|
|
Eric Czech 2012-08-07, 13:35
Hello everyone,
I'm trying to store many small values in indexes created via MR jobs, and I was hoping to get some advice on how to structure my rows. Essentially, I have complete control over how large the rows should be as the values are small, consistent in size, and can be grouped together in any way I'd like. My question then is, what's the ideal size for a row in Hbase, in bytes? I'm trying to determine how to group my values together into larger values, and I think having a target size to hit would make that a lot easier.
I know fewer rows is generally better to avoid the repetitive storage of keys, cfs, and qualifiers provided that those rows still suit a given application, but I'm not sure at what point the scale will tip in the other direction and I'll start to see undue memory pressure or compaction issues with rows that are too large.
Thanks in advance!
Jean-Daniel Cryans 2012-08-07, 18:26
Hi Eric,
An ideal cell size would probably be the size of a block, so 64KB including the keys. Having bigger cells would inflate the size of your blocks but then you'd be outside of the normal HBase settings.

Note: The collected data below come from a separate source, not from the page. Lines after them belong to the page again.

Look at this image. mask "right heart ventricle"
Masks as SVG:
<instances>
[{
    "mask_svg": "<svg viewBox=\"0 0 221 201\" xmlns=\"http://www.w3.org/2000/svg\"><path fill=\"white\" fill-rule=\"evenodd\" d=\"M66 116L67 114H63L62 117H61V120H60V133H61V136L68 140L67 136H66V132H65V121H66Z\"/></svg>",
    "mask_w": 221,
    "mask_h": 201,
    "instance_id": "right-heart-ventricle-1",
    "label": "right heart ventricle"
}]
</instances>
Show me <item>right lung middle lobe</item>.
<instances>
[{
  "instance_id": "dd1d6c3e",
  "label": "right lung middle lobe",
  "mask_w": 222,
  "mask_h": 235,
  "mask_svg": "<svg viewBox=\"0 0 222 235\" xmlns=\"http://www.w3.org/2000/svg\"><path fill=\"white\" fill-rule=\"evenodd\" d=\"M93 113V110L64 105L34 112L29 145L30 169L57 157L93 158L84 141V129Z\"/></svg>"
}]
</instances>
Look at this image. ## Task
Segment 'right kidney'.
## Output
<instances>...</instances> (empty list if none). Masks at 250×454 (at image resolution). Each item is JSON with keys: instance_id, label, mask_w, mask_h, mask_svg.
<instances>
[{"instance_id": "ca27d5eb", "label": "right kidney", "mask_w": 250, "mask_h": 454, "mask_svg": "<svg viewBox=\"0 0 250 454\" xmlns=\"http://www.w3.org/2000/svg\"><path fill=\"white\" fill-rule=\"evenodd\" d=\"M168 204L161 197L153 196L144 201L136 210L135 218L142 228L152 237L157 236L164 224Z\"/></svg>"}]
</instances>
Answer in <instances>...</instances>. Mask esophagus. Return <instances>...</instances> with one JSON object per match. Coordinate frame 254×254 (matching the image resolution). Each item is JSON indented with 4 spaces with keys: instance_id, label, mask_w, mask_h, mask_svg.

That, and do some experiments.
J-D
On Tue, Aug 7, 2012 at 6:35 AM, Eric Czech <[EMAIL PROTECTED]> wrote: > Hello everyone, > > I'm trying to store many small values in indexes created via MR jobs, > and I was hoping to get some advice on how to structure my rows. > Essentially, I have complete control over how large the rows should be > as the values are small, consistent in size, and can be grouped > together in any way I'd like. My question then is, what's the ideal > size for a row in Hbase, in bytes? I'm trying to determine how to > group my values together into larger values, and I think having a > target size to hit would make that a lot easier. > > I know fewer rows is generally better to avoid the repetitive storage > of keys, cfs, and qualifiers provided that those rows still suit a > given application, but I'm not sure at what point the scale will tip > in the other direction and I'll start to see undue memory pressure or > compaction issues with rows that are too large. > > Thanks in advance!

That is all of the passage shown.